L’unica altra risposta, che non sia adolescenziale, è la diuturna costruzione di ragioni propositive, di soluzioni sempre e solo parziali, di faticosi compromessi, di tentativi ed errori; ma se questa prudenza mediana, questo lento costruire, poteva sembrare possibile in decenni lontani, oggi sono fortemente contrastati dai nuovi modelli culturali e dai processi sociali che informano la nostra quotidianità: dalla crisi degli intellettuali alla perdita dei legami forti, dall’immediatezza della comunicazione assieme alla sua potenziale falsità, dalla perdita di orizzonti identitari – a seguito del declinare delle ideologie – all’individualismo esasperato.
Aggiungiamo la perdita di valore della conoscenza, della cultura del dato, dell’opinionismo dilagante, dell’analfabetismo funzionale, della perversa potenza dei social media eccetera, e avrete come conseguenza una dilagante adolescenza sempre esasperata, sempre insoddisfatta del bene (come ha indicato anni fa anche Luhmann) e alla spasmodica ricerca del meglio, sempre irritata dalle regole condivise e desiderose di regole speciali per sé.
Quando scrivo, da un po’ di tempo, della perdita del senso della politica, intendo proprio questo: la politica è costruzione lenta attraverso il dialogo argomentato.

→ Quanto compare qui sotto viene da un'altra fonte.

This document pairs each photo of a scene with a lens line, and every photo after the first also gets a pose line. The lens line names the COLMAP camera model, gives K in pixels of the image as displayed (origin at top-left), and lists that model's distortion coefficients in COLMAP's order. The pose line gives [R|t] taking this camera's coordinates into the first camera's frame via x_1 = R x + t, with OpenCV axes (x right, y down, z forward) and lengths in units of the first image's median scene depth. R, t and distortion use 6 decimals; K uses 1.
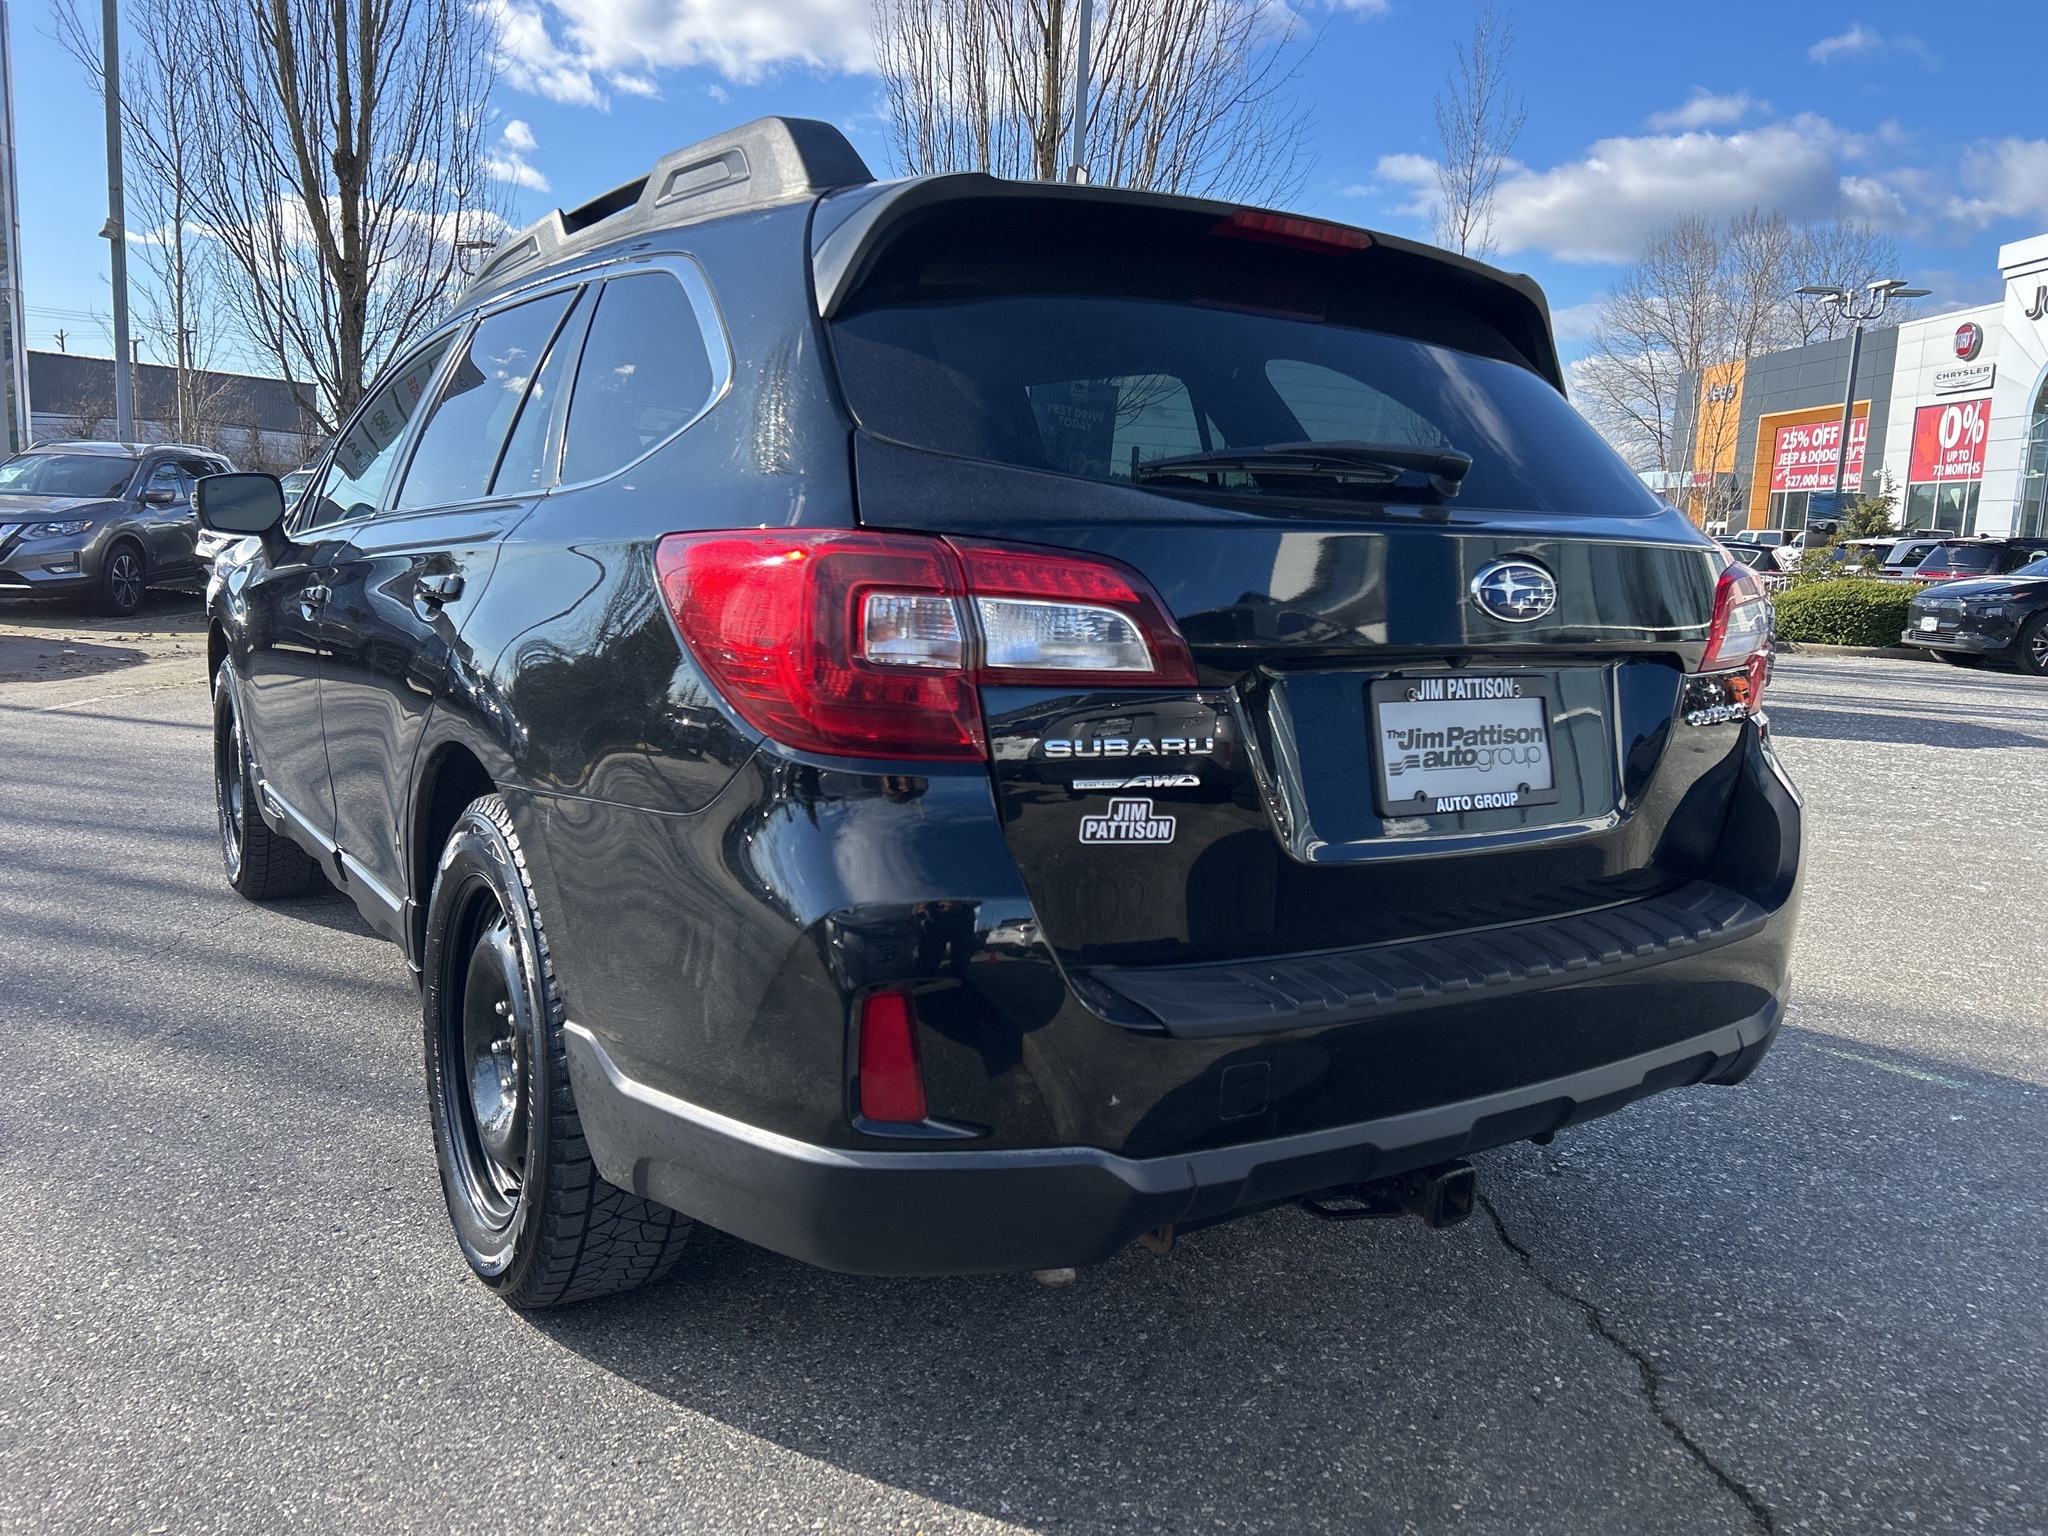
lens RADIAL K [[1569.5, 0, 1013.7], [0, 1569.5, 723.8], [0, 0, 1]] dist [0.064194, -0.046411]
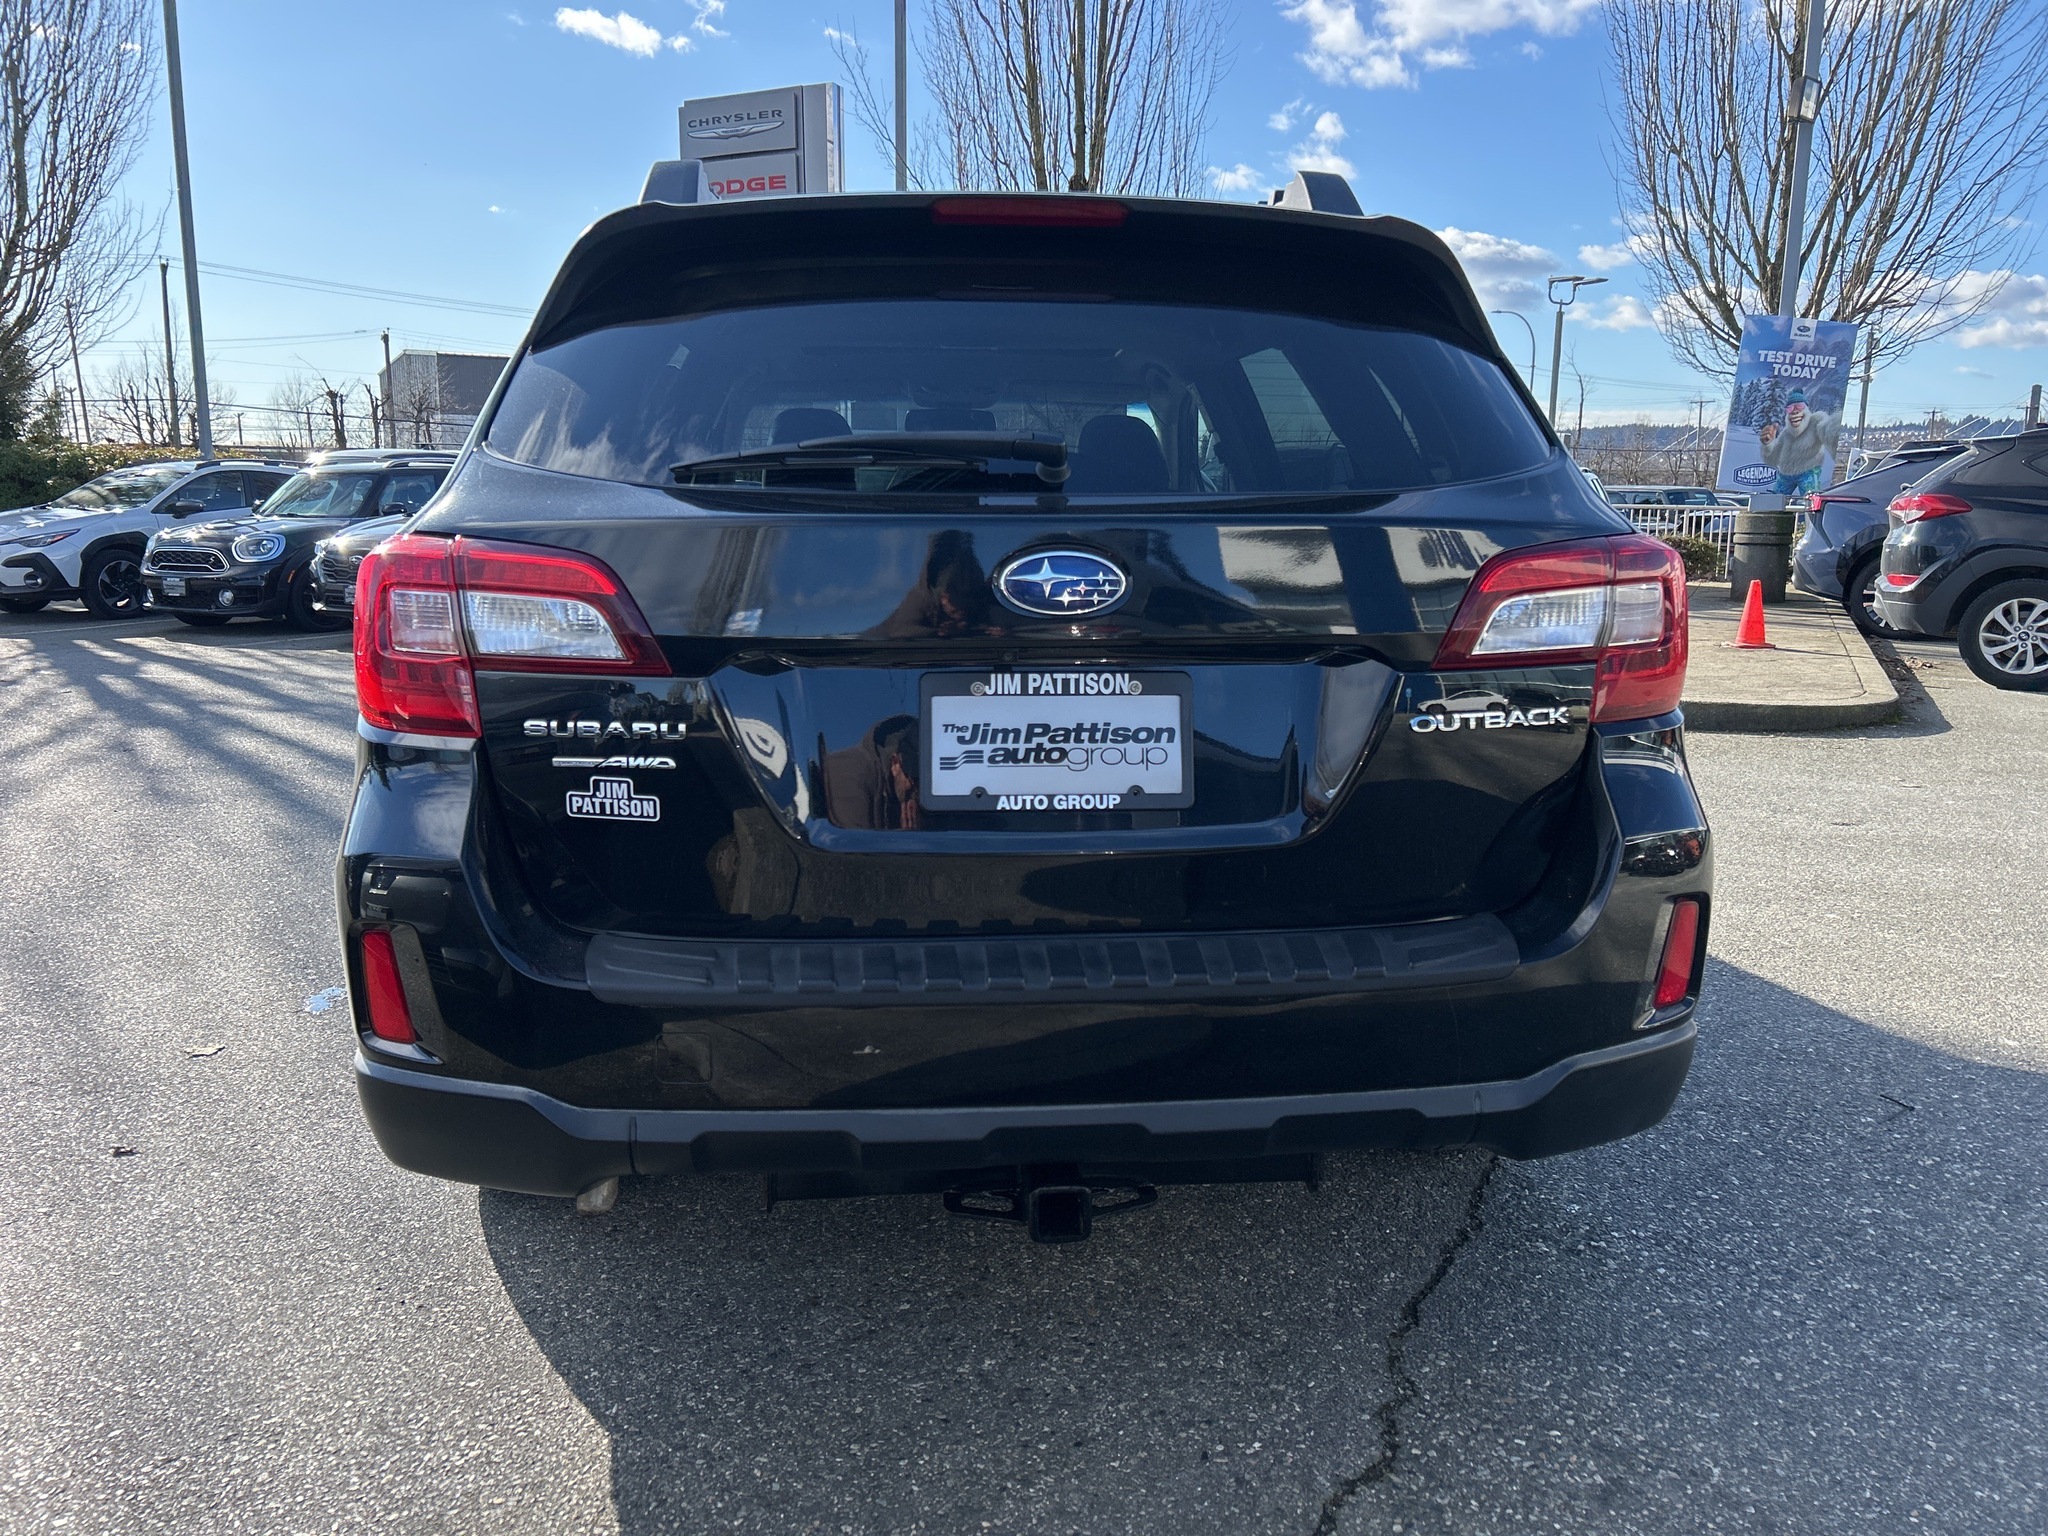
lens RADIAL K [[1569.5, 0, 1044.9], [0, 1569.5, 708.3], [0, 0, 1]] dist [0.064194, -0.046411]
pose [[0.879958, 0.031568, -0.474001, 0.722436], [-0.028850, 0.999499, 0.013009, -0.019204], [0.474174, 0.002227, 0.880428, 0.158297]]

Roba da vecchi. Serve pazienza, mediazione, comprensione, accettazione dell’altro, considerazione prospettica delle ragioni proprie e altrui. Oggi siamo tutti adolescenti alla ricerca del godimento immediato, viviamo di pensieri estemporanei, siamo insofferenti.

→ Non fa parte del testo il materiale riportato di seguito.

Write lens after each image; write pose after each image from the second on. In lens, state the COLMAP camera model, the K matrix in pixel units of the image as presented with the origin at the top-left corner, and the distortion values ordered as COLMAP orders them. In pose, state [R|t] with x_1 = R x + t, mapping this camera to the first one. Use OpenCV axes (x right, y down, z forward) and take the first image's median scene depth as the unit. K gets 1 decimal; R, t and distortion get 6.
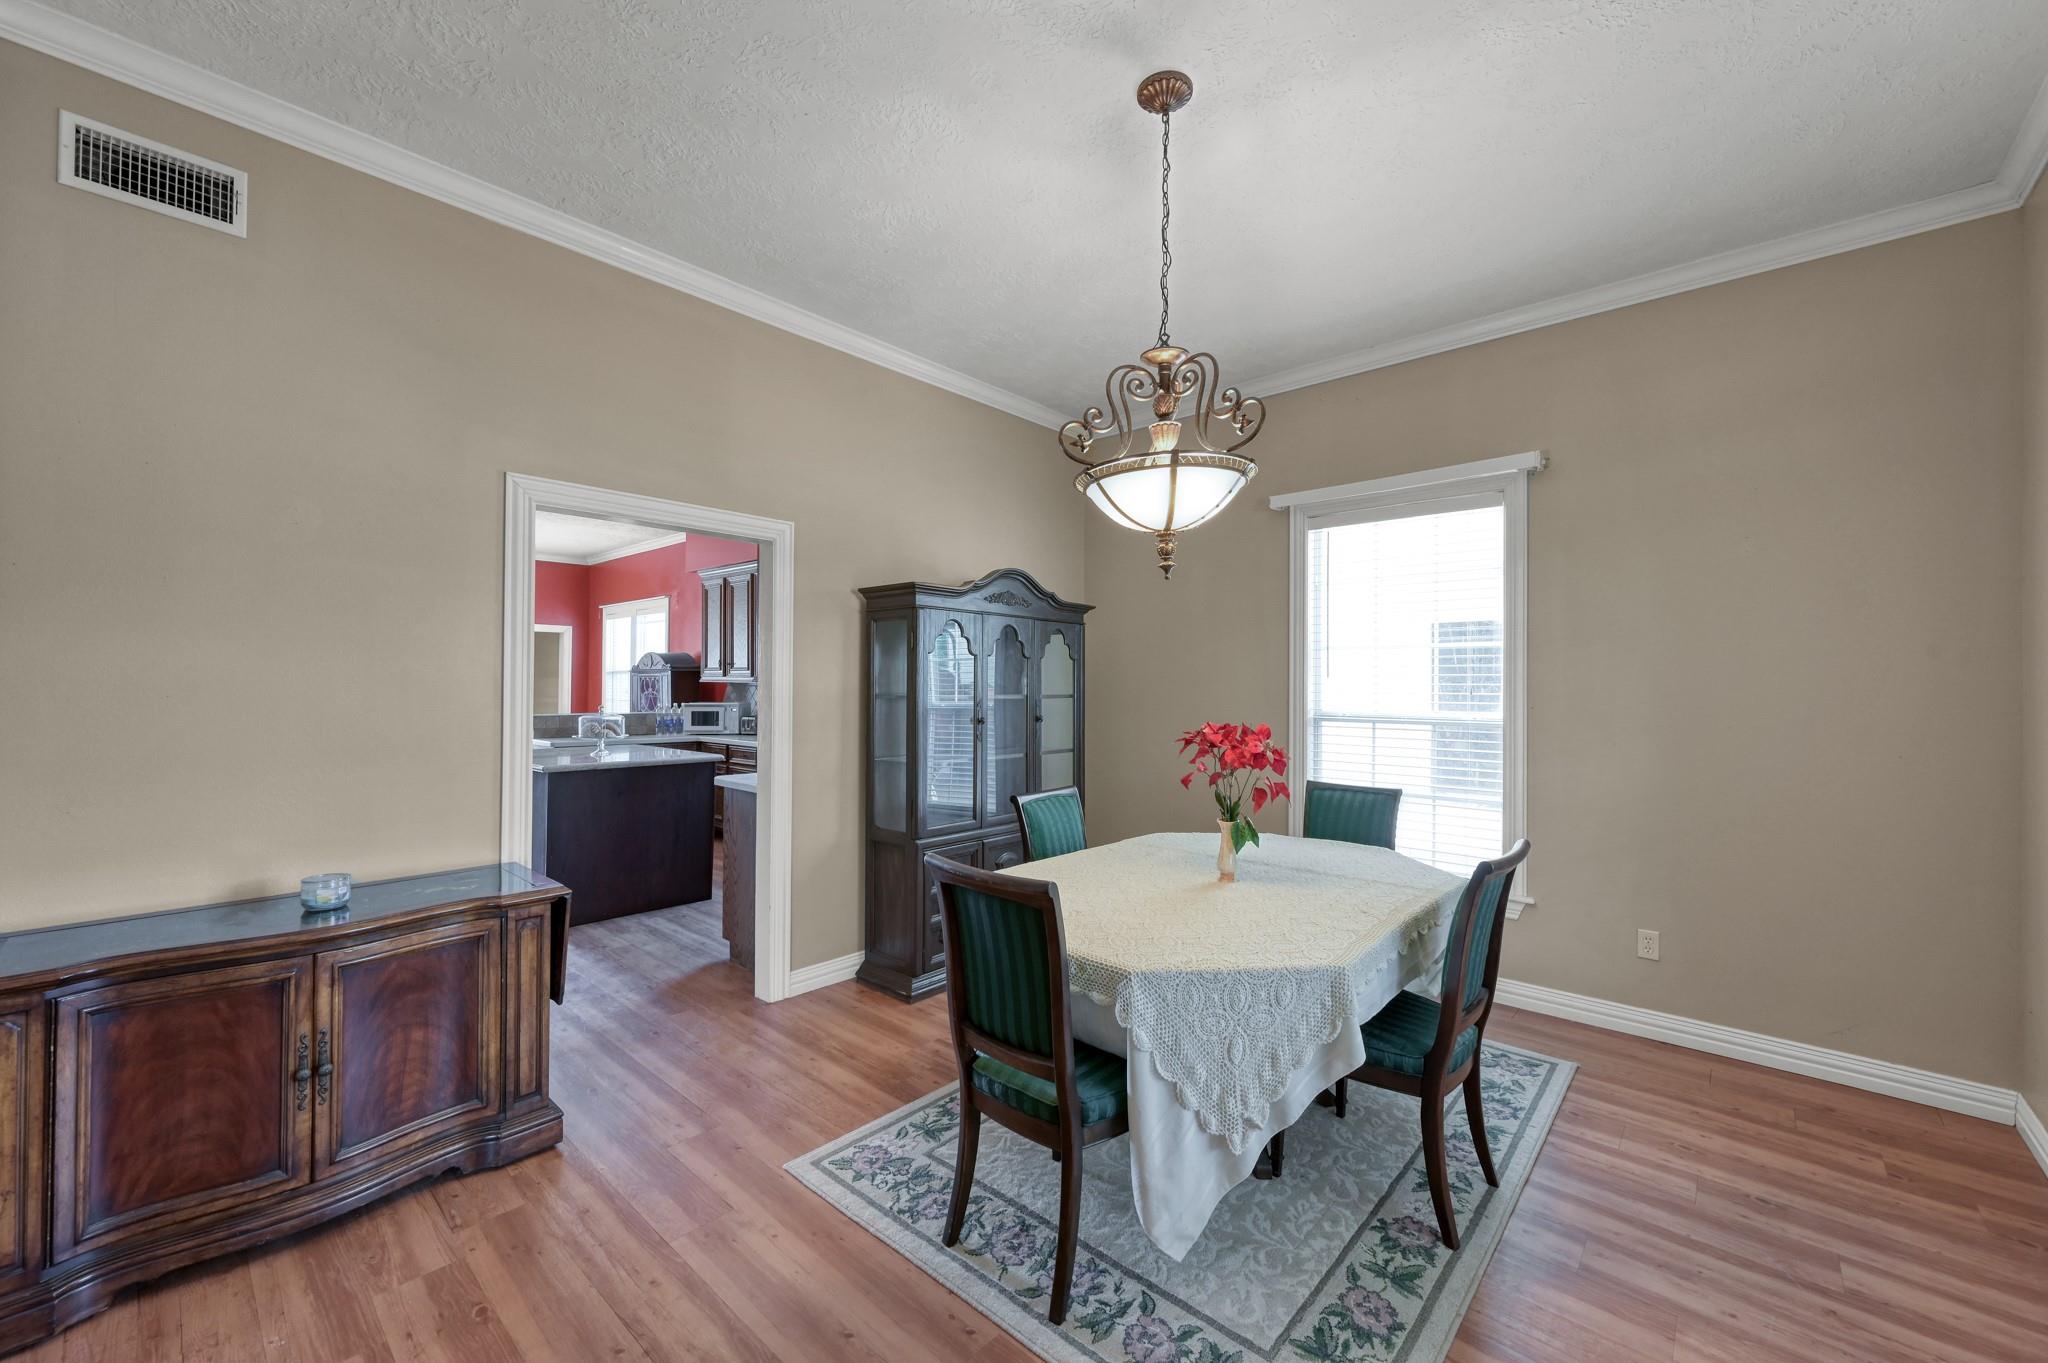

Ecco perché l’altrove è meglio. Era meglio, per Moravia, la Cina di Mao e della sua terrificante rivoluzione culturale (ma diciamo che si capì anni dopo quanto fosse terrificante), piuttosto che la caliginosa democrazia dei compromessi. Così, più o meno allo stesso modo, è meglio Putin di Biden; è meglio la decrescita felice che una crescita equilibrata; è meglio un impossibile tutto e subito, anziché qualcosa di sensato e condiviso, forse, fra un po’.